Some thimbles make dating even easier. This one for example commemorates the wedding of Charles and Diana and not only has a hallmark but also has the date neatly stamped in full just above the base.

Bye for now



  1. Because the Dorcas thimble was a steel thimble encased in sterling silver, it was never allowed to be marked as 'silver', because the steel thimble inside meant it wasn't solid silver.

  2. I have been looking at my Mother's collection of thimbles which includes a silver one that, on the top of the inside, says "sterling" then, under that, it has a large "C" with a large "W" through it as well as an arrow which has a circle just below the arrow's point. The arrow bisects the C and W. Below that is the number "7". I can't find the hallmark anywhere online. Thoughts? In the mean time, I'm continuing to search for it as it's now become a mission :D

    1. Hi Pam

      Without seeing a picture of the thimble, I'll have to give it my best guess. It's stamped Sterling rather than having a lion mark so could be North American. This is backed up by the makers mark - CW and an arrow. This belongs to the Webster Company of North Attleboro. Massachusetts. The company was founded by George K Webster in 1869 and became the Webster Company in 1894. I'm guessing that the "7" could be the thimble's size. Hope that helps.

  3. This post has been helpful but I'm really struggling with my grandmothers thimbles. I know 4 are sterling (they are marked as such) one is stamped "sterling 9" with no other markers (very basic), one is stamped "sterling 10" with what looks like a "P" stamped inside at the very top, another slightly more decorative one is marked MD sterling on the insider very top, the fourth is monogramed "LC" with a house scene on it - marked "sterling 7" on the outside and has that same "P" marker as before on the inside. Would you be willing to assist me with these?

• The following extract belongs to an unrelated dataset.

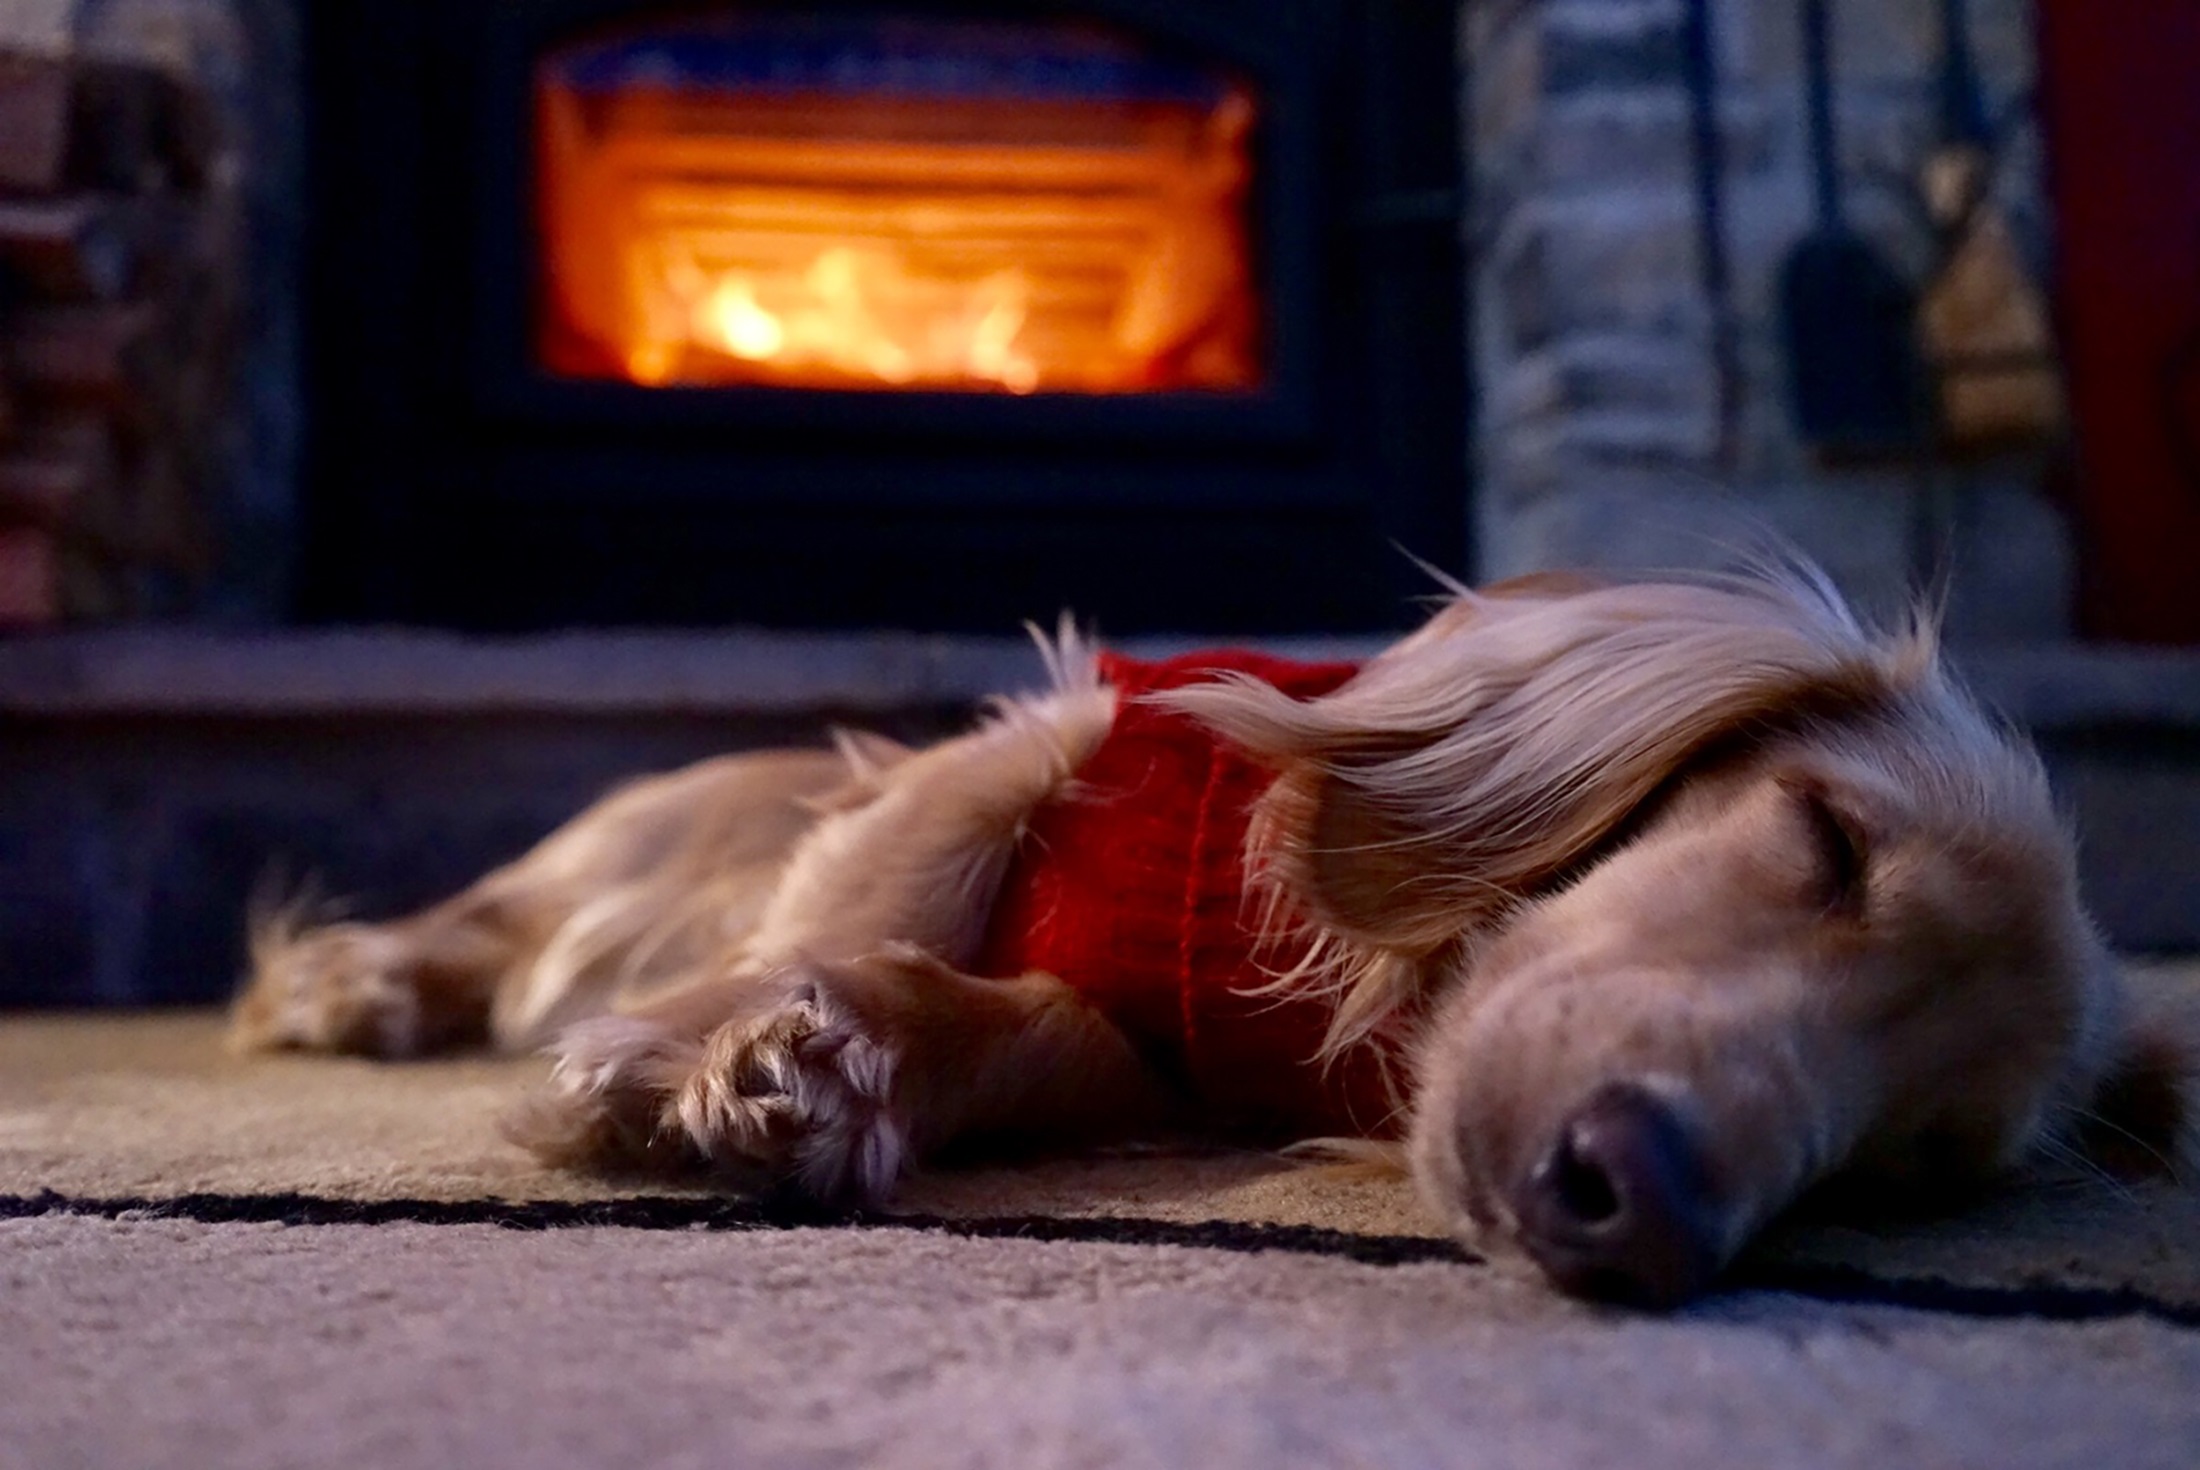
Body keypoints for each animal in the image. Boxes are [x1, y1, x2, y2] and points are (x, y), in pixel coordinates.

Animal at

  4. Hi, I'd be happy to. Without seeing photos, I can only give it my best guess. As it says Sterling rather than having a hall mark, I'm thinking American. The numbers sound like sizes. The P and the MD on the inside could be the mark of the craftsman who made the thimble for the thimble company. I'm thinking the company could be Simons Brothers, an American thimble maker founded by George Washington Simons in Philadelphia. For the thimble with the house scene - houses, farms and waterfront decorations were popular on American silver thimbles. The LC sounds like the original owner's initials rather than a maker's mark - were your grandmother's initials LC or could she have inherited it from her mum or mother in law? Because there is a P on the inside I'm still thinking Simons Brothers. Hope this helps.